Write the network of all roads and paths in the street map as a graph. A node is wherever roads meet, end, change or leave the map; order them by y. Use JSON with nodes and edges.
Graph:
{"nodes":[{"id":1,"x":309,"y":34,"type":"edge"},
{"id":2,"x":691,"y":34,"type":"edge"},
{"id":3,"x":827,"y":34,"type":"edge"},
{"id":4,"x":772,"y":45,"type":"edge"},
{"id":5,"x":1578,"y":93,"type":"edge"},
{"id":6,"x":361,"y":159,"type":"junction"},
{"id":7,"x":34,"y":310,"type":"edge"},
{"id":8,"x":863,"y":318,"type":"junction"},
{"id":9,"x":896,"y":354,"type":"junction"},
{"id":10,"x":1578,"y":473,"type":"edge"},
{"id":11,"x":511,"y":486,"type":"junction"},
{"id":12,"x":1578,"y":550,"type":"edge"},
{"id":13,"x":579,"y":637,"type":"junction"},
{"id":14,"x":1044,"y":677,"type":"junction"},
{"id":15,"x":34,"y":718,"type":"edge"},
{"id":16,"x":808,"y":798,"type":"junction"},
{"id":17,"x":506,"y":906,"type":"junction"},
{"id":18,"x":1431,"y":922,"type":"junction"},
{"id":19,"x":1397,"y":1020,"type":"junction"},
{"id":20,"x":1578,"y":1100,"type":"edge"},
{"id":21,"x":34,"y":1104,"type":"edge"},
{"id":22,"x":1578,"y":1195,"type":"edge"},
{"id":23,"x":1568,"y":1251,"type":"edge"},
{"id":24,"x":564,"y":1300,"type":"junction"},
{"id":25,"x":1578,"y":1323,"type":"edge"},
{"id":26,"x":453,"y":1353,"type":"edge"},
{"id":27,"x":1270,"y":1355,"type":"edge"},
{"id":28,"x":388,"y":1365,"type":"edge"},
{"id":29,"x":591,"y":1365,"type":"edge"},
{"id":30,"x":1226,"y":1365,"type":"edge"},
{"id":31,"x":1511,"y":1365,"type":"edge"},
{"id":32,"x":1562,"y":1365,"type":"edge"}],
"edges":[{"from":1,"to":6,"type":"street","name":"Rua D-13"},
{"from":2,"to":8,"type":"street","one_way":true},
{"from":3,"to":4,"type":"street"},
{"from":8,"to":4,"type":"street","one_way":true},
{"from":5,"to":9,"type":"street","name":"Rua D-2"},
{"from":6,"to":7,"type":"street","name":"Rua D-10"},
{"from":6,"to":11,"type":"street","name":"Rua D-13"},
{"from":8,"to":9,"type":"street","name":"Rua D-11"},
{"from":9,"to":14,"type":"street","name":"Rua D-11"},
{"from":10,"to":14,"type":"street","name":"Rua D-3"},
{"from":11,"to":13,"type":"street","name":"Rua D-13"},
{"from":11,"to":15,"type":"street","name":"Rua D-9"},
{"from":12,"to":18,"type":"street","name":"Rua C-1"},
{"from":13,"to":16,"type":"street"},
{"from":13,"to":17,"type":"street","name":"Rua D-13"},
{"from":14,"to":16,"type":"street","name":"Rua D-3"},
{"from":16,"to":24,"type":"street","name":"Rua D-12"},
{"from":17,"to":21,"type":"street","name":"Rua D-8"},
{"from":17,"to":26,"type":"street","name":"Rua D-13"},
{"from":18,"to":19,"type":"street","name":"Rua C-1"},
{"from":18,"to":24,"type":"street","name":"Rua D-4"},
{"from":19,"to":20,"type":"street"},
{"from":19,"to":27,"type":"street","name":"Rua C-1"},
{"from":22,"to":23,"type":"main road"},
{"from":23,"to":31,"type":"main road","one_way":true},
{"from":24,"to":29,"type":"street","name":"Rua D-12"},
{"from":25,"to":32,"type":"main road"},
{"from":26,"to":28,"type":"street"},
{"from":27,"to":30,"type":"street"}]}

---+---

- [TASK STATEMENT]:
Could you reproduce all of the entries exactly as they appear?

- [ANSWER BOX]:
Write the network of all roads and paths in the street map as a graph. A node is wherever roads meet, end, change or leave the map; order them by y. Use JSON with nodes and edges.
Graph:
{"nodes":[{"id":1,"x":309,"y":34,"type":"edge"},
{"id":2,"x":691,"y":34,"type":"edge"},
{"id":3,"x":827,"y":34,"type":"edge"},
{"id":4,"x":772,"y":45,"type":"edge"},
{"id":5,"x":1578,"y":93,"type":"edge"},
{"id":6,"x":361,"y":159,"type":"junction"},
{"id":7,"x":34,"y":310,"type":"edge"},
{"id":8,"x":863,"y":318,"type":"junction"},
{"id":9,"x":896,"y":354,"type":"junction"},
{"id":10,"x":1578,"y":473,"type":"edge"},
{"id":11,"x":511,"y":486,"type":"junction"},
{"id":12,"x":1578,"y":550,"type":"edge"},
{"id":13,"x":579,"y":637,"type":"junction"},
{"id":14,"x":1044,"y":677,"type":"junction"},
{"id":15,"x":34,"y":718,"type":"edge"},
{"id":16,"x":808,"y":798,"type":"junction"},
{"id":17,"x":506,"y":906,"type":"junction"},
{"id":18,"x":1431,"y":922,"type":"junction"},
{"id":19,"x":1397,"y":1020,"type":"junction"},
{"id":20,"x":1578,"y":1100,"type":"edge"},
{"id":21,"x":34,"y":1104,"type":"edge"},
{"id":22,"x":1578,"y":1195,"type":"edge"},
{"id":23,"x":1568,"y":1251,"type":"edge"},
{"id":24,"x":564,"y":1300,"type":"junction"},
{"id":25,"x":1578,"y":1323,"type":"edge"},
{"id":26,"x":453,"y":1353,"type":"edge"},
{"id":27,"x":1270,"y":1355,"type":"edge"},
{"id":28,"x":388,"y":1365,"type":"edge"},
{"id":29,"x":591,"y":1365,"type":"edge"},
{"id":30,"x":1226,"y":1365,"type":"edge"},
{"id":31,"x":1511,"y":1365,"type":"edge"},
{"id":32,"x":1562,"y":1365,"type":"edge"}],
"edges":[{"from":1,"to":6,"type":"street","name":"Rua D-13"},
{"from":2,"to":8,"type":"street","one_way":true},
{"from":3,"to":4,"type":"street"},
{"from":8,"to":4,"type":"street","one_way":true},
{"from":5,"to":9,"type":"street","name":"Rua D-2"},
{"from":6,"to":7,"type":"street","name":"Rua D-10"},
{"from":6,"to":11,"type":"street","name":"Rua D-13"},
{"from":8,"to":9,"type":"street","name":"Rua D-11"},
{"from":9,"to":14,"type":"street","name":"Rua D-11"},
{"from":10,"to":14,"type":"street","name":"Rua D-3"},
{"from":11,"to":13,"type":"street","name":"Rua D-13"},
{"from":11,"to":15,"type":"street","name":"Rua D-9"},
{"from":12,"to":18,"type":"street","name":"Rua C-1"},
{"from":13,"to":16,"type":"street"},
{"from":13,"to":17,"type":"street","name":"Rua D-13"},
{"from":14,"to":16,"type":"street","name":"Rua D-3"},
{"from":16,"to":24,"type":"street","name":"Rua D-12"},
{"from":17,"to":21,"type":"street","name":"Rua D-8"},
{"from":17,"to":26,"type":"street","name":"Rua D-13"},
{"from":18,"to":19,"type":"street","name":"Rua C-1"},
{"from":18,"to":24,"type":"street","name":"Rua D-4"},
{"from":19,"to":20,"type":"street"},
{"from":19,"to":27,"type":"street","name":"Rua C-1"},
{"from":22,"to":23,"type":"main road"},
{"from":23,"to":31,"type":"main road","one_way":true},
{"from":24,"to":29,"type":"street","name":"Rua D-12"},
{"from":25,"to":32,"type":"main road"},
{"from":26,"to":28,"type":"street"},
{"from":27,"to":30,"type":"street"}]}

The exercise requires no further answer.